BRUNO LUCCA
SÃO PAULO, SP (FOLHAPRESS) – Após mais de 30 anos, a favela do Moinho, no centro de São Paulo, terá acesso a saneamento básico.
Segundo a Sabesp, responsável pelas obras, os serviços de água e esgoto devem estar disponíveis para os moradores até o fim deste ano, e as famílias serão beneficiadas com a tarifa social, destinada à população de baixa renda.
"É a nossa dignidade chegando. Todos estão muito ansiosos", diz Ivonete Pinheiro, 48, moradora há 20 anos.
Localizada sob o viaduto Engenheiro Orlando Murgel, no bairro Campos Elíseos, e espremida entre duas linhas da CPTM, a favela abriga cerca de 1.600 famílias, que ocupam barracos espalhados por vielas de terra batida.
O nome do local vem do antigo Moinho Central, espaço de processamento de farinha e fabricação de rações animais que, já desativado, serviu como marco zero para a ocupação iniciada nos primeiros anos da década de 1990. Desde então, disputas judiciais pelo terreno, incêndios e ações governamentais interferiram na vida de seus moradores.
Atualmente, a espera não é por uma próxima ameaça, mas sim pela finalização das obras da Sabesp.
Radicada no Moinho desde 2002, Ivonete –hoje desempregada, ela se descreve como "voluntária e guia da comunidade"– acompanha tudo de perto.
A situação já foi de muita desesperança, diz, mas hoje o otimismo prevalece. "Até 2011, a gente buscava água em uma torneira na entrada da favela com um galão de 20 litros. Era muito sofrido. Acompanhar essas obras hoje é lindo, fico feliz de estar viva para ver o progresso da comunidade."
Em 2011, a Sabesp disponibilizou mangueiras que até hoje são responsáveis por bombear água para o Moinho. Coube aos moradores montar a estrutura de distribuição para suas residências.
Ivonete relata que não é o bastante. "A comunidade acolhe a todos. Muitas famílias chegam, e a água fica fraca. Durante a noite, esquece, não vai ter."
O esgoto também é irregular. A estrutura foi planejada e executada pelos residentes. Caixas acopladas ligam os barracos a um cano que desemboca em um córrego próximo aos trilhos da CPTM.
A regularização sanitária também permitirá aos moradores ter seus endereços próprios. Isso porque o cadastramento da Sabesp, para futuras cobranças, exige dados individuais de localização –rua, número, bairro e CEP–, que serão estabelecidos.
Atualmente, correspondências e pacotes são destinados a uma serraria na entrada da favela e posteriormente distribuídos aos moradores.

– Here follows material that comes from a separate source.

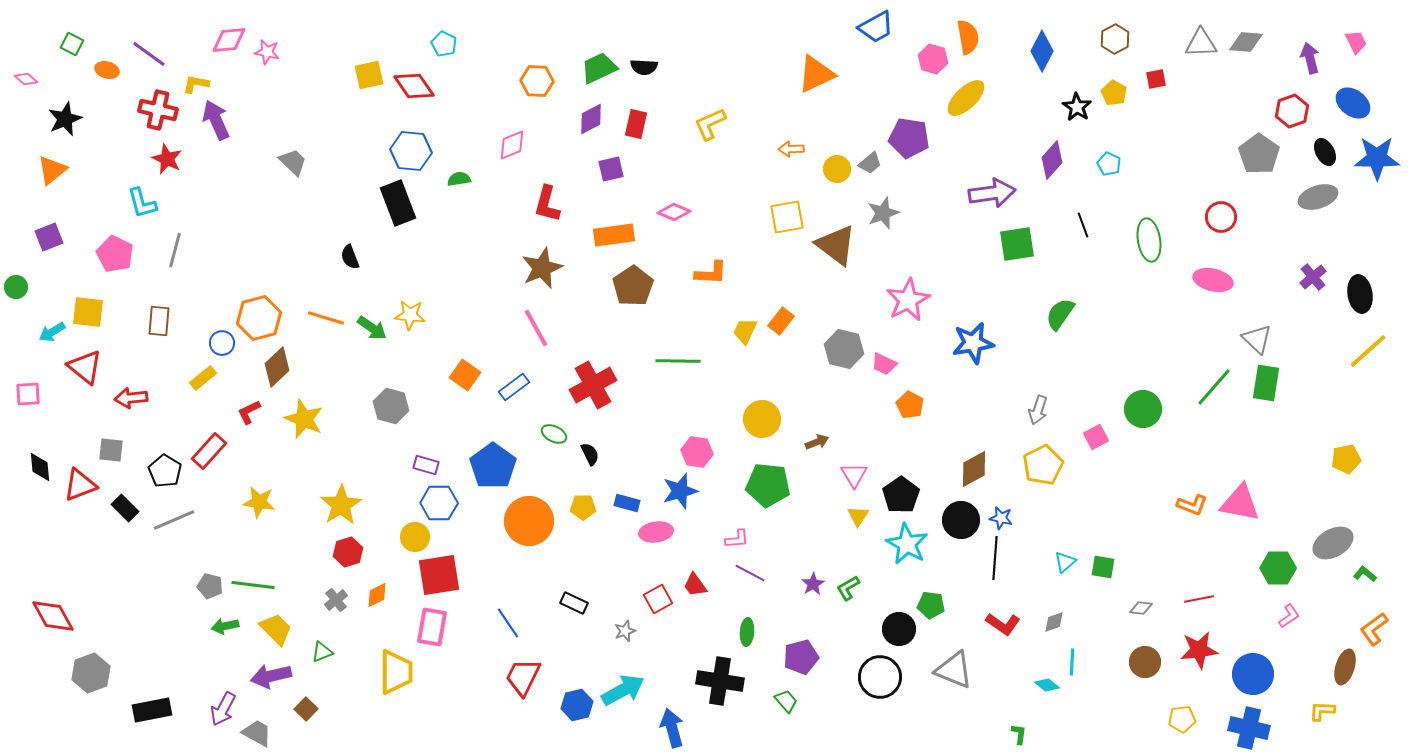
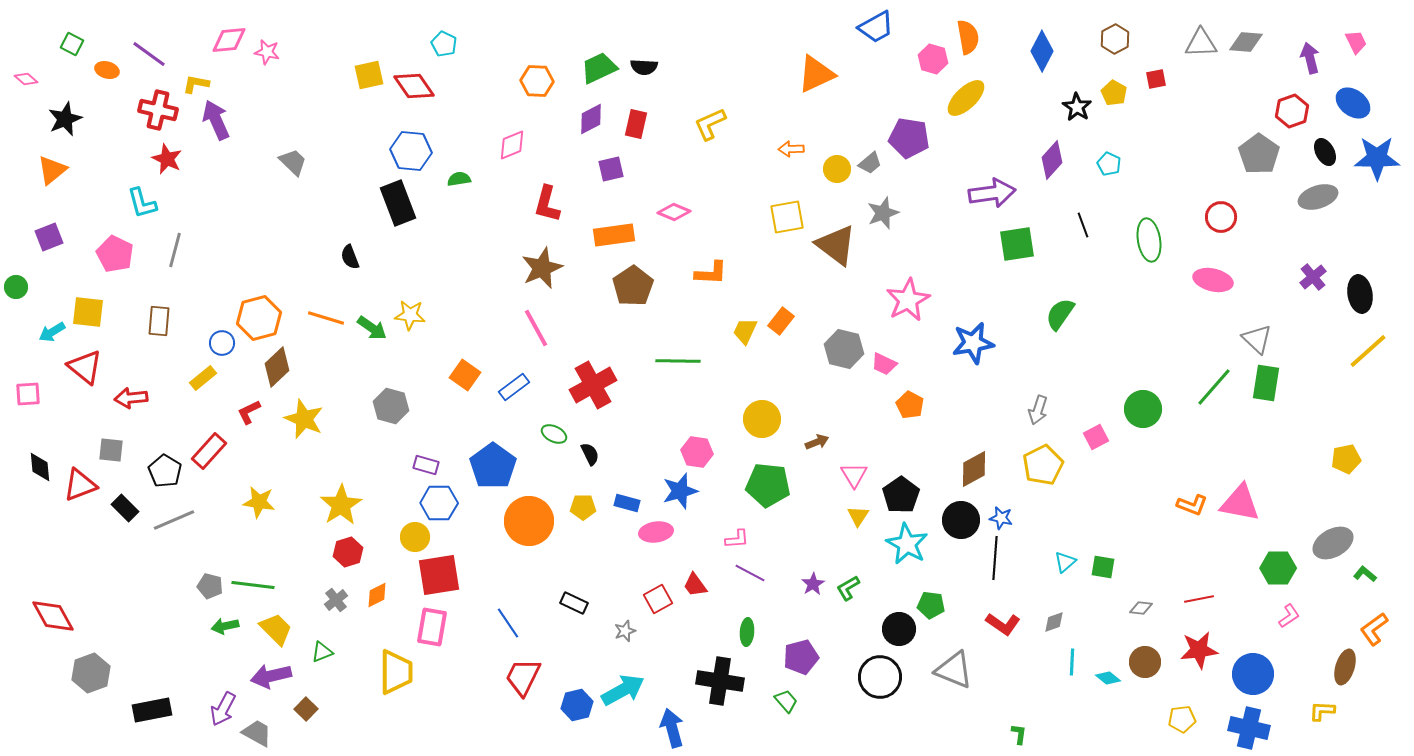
cyan diamond at (1047, 685): moved 61 px right, 7 px up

"Ter meu próprio endereço é tudo que eu mais quero. Sempre tenho problemas com comprovantes. Não consigo abrir uma conta no banco porque parece que não tenho casa", diz Ivonete.
"Eu sinto, diariamente, como é ruim não ter uma conta de água em meu nome."
Segundo a Sabesp, a regularização da favela esbarrou em pendências judiciais ligadas à propriedade da área, que resultaram, em 2016, em uma posição do Ministério Público do Estado de São Paulo de proibir intervenções no local.
A companhia acrescenta que a posição foi alterada em 2020, quando o mesmo Ministério Público solicitou um plano de urbanização para o Moinho com regularização de água e esgoto.
Enquanto aguarda a conclusão das obras, Ivonete espera que mais favelas de São Paulo tenham acesso aos serviços de saneamento.
Segundo o Painel do Saneamento Brasil, do ITB (Instituto Trata Brasil), quase 35 milhões de brasileiros ainda não têm acesso a água tratada e 100 milhões não possuem coleta de esgoto.
"Quero que todas as comunidades tenham a oportunidade de contar com saneamento básico, com água tratada. Tudo que acontece de melhoria em uma comunidade não é só dela, é de todas. Eu fico muito feliz. Água é vida", afirma Ivonete.